One may wonder why soft armor materials — and other materials for defense and aerospace applications that exhibit a very high strength-to-weight ratio — all happen to be fiber composites. Why aren’t they bulk materials? Why is graphitic fiber so much stronger than graphite, why is fiberglass so much stronger and tougher than bulk glass, and why is it that basalt fibers are now heralded as a new-age superfiber, whereas basalt itself is almost completely useless? The below account of the origins of fiberglass may prove both interesting and enlightening. It is taken from the excellent “The New Science of Strong Materials,” by James Edward Gordon, one of the founders of materials science as a science:
“[Alan Arnold] Griffith had first to determine, at least approximately, the theoretical strength of the glass he was using. The Young’s modulus was easily found by a simple mechanical experiment and two or three Ångström units is a fair guess for the interatomic spacing and cannot be far out. It remained to measure the surface energy. It was here that one of the advantages of glass as an experimental material lay. Glass, like toffee, has no sharp melting point but changes gradually, as it is heated, from a brittle solid to a viscous liquid and during this process there is no important change of molecular structure. For this reason one might expect there to be no large change in surface energy between liquid and solid glass so that surface tension and therefore surface energy, measured quite easily on molten glass, ought to be approximately applicable to the same glass when hardened. When the end of a glass rod is heated in a flame the glass softens and tends to round off into a blob because surface tension remains active long after permanent mechanical resistance to deformation has disappeared. The force, which is easily measured, needed slowly to extend the rod under these conditions is therefore that which will just overcome the surface tension. From experiments of this type, done with very simple apparatus, Griffith could deduce that the strength of the glass he was using (at room temperature) ought to be nearly 2,000,000 p.s.i. or about 14,000 MN/m2. [MPa]

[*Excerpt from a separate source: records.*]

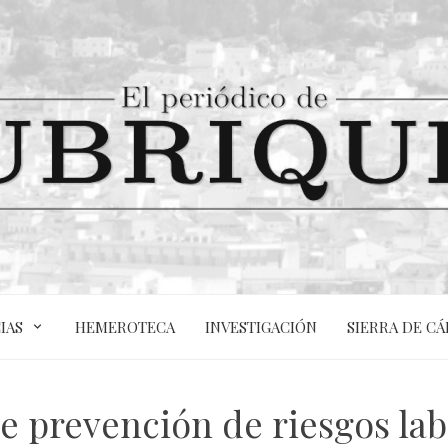
IAS
HEMEROTECA
INVESTIGACIÓN
SIERRA DE CÁ
e prevención de riesgos labo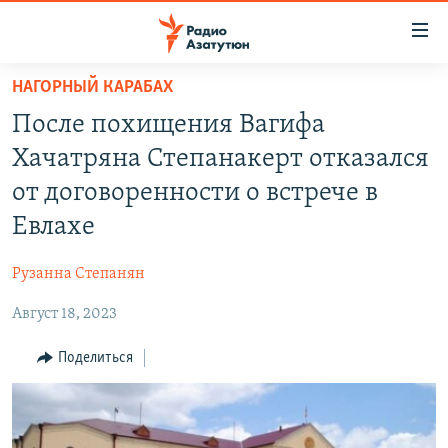
Ссылки
доступа
Перейти
НАГОРНЫЙ КАРАБАХ
к
ГЛАВНАЯ
После похищения Вагифа
основному
НОВОСТИ
содержанию
Хачатряна Степанакерт отказался
ПОЛИТИКА
Перейти
от договоренности о встрече в
к
ОБЩЕСТВО
Евлахе
основной
ЭКОНОМИКА
навигации
Рузанна Степанян
Перейти
РЕГИОН
к
Август 18, 2023
НАГОРНЫЙ КАРАБАХ
поиску
КУЛЬТУРА
Поделиться
СПОРТ
АРХИВ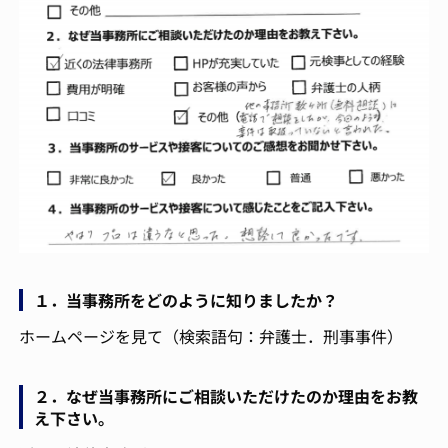
１．当事務所をどのように知りましたか？
ホームページを見て（検索語句：弁護士．刑事事件）
２．なぜ当事務所にご相談いただけたのか理由をお教
え下さい。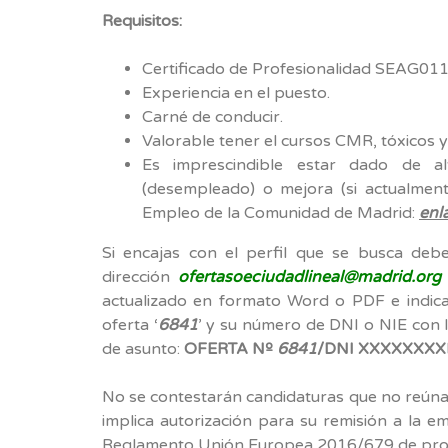
Requisitos:
Certificado de Profesionalidad SEAG0110
Experiencia en el puesto.
Carné de conducir.
Valorable tener el cursos CMR, tóxicos
Es imprescindible estar dado de 
(desempleado) o mejora (si actualment
Empleo de la Comunidad de Madrid:
enl
Si encajas con el perfil que se busca debe
dirección
ofertasoeciudadlineal@madrid.org
actualizado en formato Word o PDF e indica
oferta ‘
6841
’ y su número de DNI o NIE con l
de asunto:
OFERTA Nº
6841
/DNI XXXXXXXX
No se contestarán candidaturas que no reúnan 
implica autorización para su remisión a la 
Reglamento Unión Europea 2016/679 de prot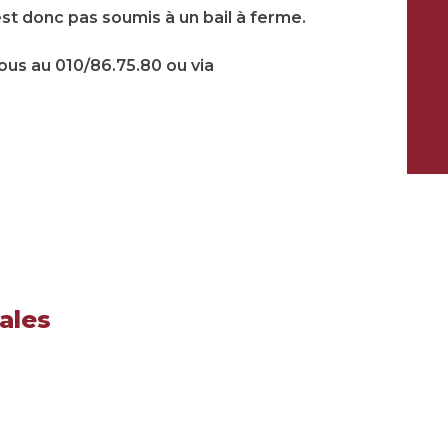
’est donc pas soumis à un bail à ferme.
ous au 010/86.75.80 ou via
ales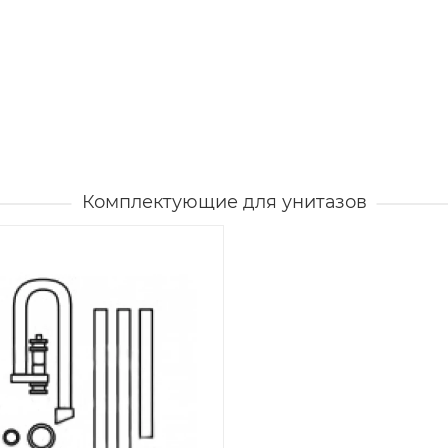
Комплектующие для унитазов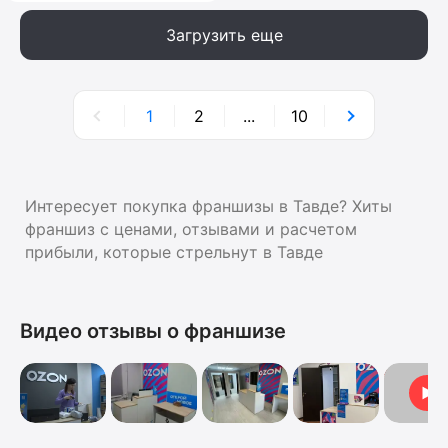
Загрузить еще
1
2
...
10
Интересует покупка франшизы в Тавде? Хиты
франшиз с ценами, отзывами и расчетом
прибыли, которые стрельнут в Тавде
Видео отзывы о франшизе
Видеоо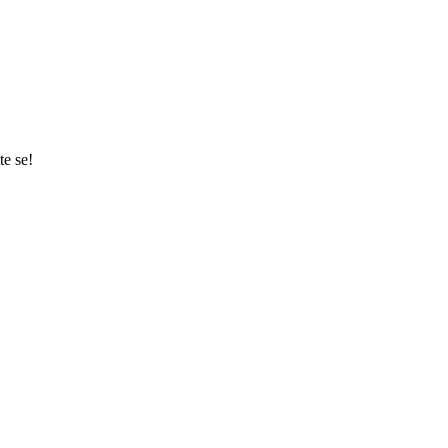
te se!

A large portion of Professor Gordon’s book is devoted to this question, which boils down to microstructural defects, atomic inclusions, inhomogeneities, and other flaws that are always present in bulk materials but which are reduced — or hardly present at all — in very thin fibers or in nanomaterials such as graphene.It is impossible to prepare a bulk ceramic material without flaws, but if such a thing were possible, that ceramic would be both incredibly strong and incredibly tough. It would seem like an entirely new class of material. Sadly, again, this is effectively impossible. Consider — when water freezes, ice never forms perfectly uniformly and regularly. This is why, in a cube of ice you would drop in your drink, you will always find small defects: Bubbles and lines and planes of fracture. Ceramics, metals, etc. are much the same. Some materials, like ductile metals, can compensate for defects to some extent; other materials, like ceramics and glass, cannot. What’s clear is that all bulk materials are imperfect. Indeed, the universe itself is not perfectly homogenous, but contains clumps of matter, voids, and, perhaps, even stranger defects.In any case, it’s worth noting that the strength or stiffness of a composite material is not equal to the strength or stiffness of its fiber component. For example, although the tensile modulus of an average high-quality UHMWPE fiber strand should be somewhere around 115 GPa, the tensile modulus of a sheet of Dyneema is always far lower. The modulus of the composite can be approximated, very roughly, via a simple calculation:E1 = κEf1Vf + EmVm
Where Ef, Em, Vf, and Vm are the moduli and volume fractions of the fiber and the matrix, respectively, and where κ is a factor that concerns bonding behavior at material interfaces under axial strain. In most relevant cases, κ = 0.919.
There are better models, but they are considerably more complex. The above is presented merely for illustrative purposes.